Nate has a good comment, but I'm in the middle. The analyst should describe what the data means, based on their deep knowledge of that data. Data do not speak for themselves. The executive, based on a shallow but wider knowledge of the overall company situation, may or may not agree.

junkcharts

Nate: Good point. I suspect you're interpreting Avinash's point more expansively than he intended. I think he means the dashboard should be interpreted data, rather than just data. But since you brought the issue up, it is frequently the case that dashboards are used by managers to "manage" communications up to the level above. One challenge of setting up an analytics team is how to create conditions under which the analysts can provide a neutral interpretation of the numbers. A further challenge is that many CEOs have their own agendas too.

Zbicyclist: I think you are right.

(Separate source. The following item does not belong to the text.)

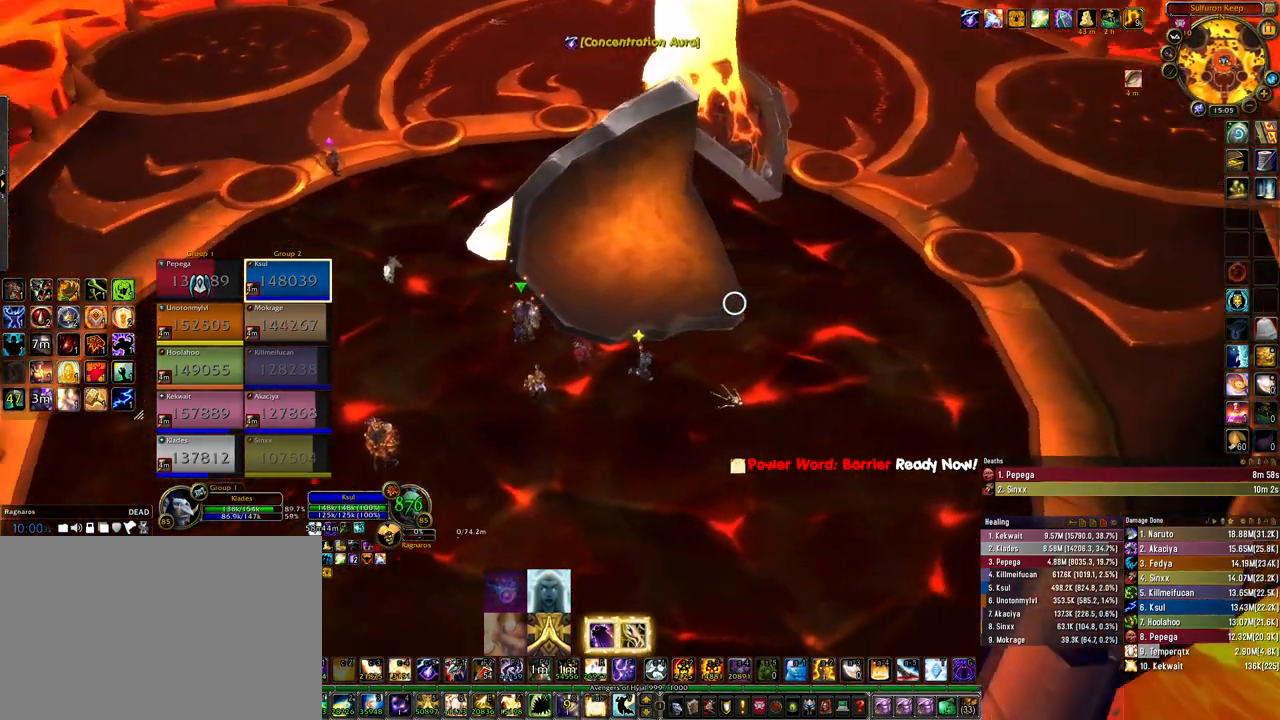
{"keys": ["d"], "mouse": ["right", "mb4"], "events": [[267, "space", "down"], [367, "space", "up"]]}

The more quantitative executives prefer spreadsheets or data tables -- which I wish they would use dashboard (i.e. graphs) instead. The typical use of dashboards that I have encountered is for diagnosis... at the aggregate level, one can't fully explain any trends so you end up ordering further analyses based on hypotheses of what might be happening.

Jordan

Maybe I misunderstood Avinash's point, but I would find it hard (if not impossible and certainly very time-consuming) to provide "recommendations" to CXOs based on the analysis done on the dashboard. Recommendations require pretty good cause-effect thinking and CE reasoning requires a mixture of subject-matter expertise and good data (and analytics). Often Analyst are not positioned to have a sufficient level of expertise on the data (this is why we have managers). And, the level required to create a "strategic" dashboard is rarely (if ever!) detailed enough to demonstrate cause-effect or even correlation-effect.

Although I like the idea of "insights" and "recommendations" it boarders on on tampering without sufficient expertise/data. Especially with BIG metrics like revenue. Why did revenue go down last month in this fortune 50 business? That's a HUGE question to answer with just a strategic dashboard. I though the dashboard was supposed to point out where/when revenue drops and then the action is to investigate.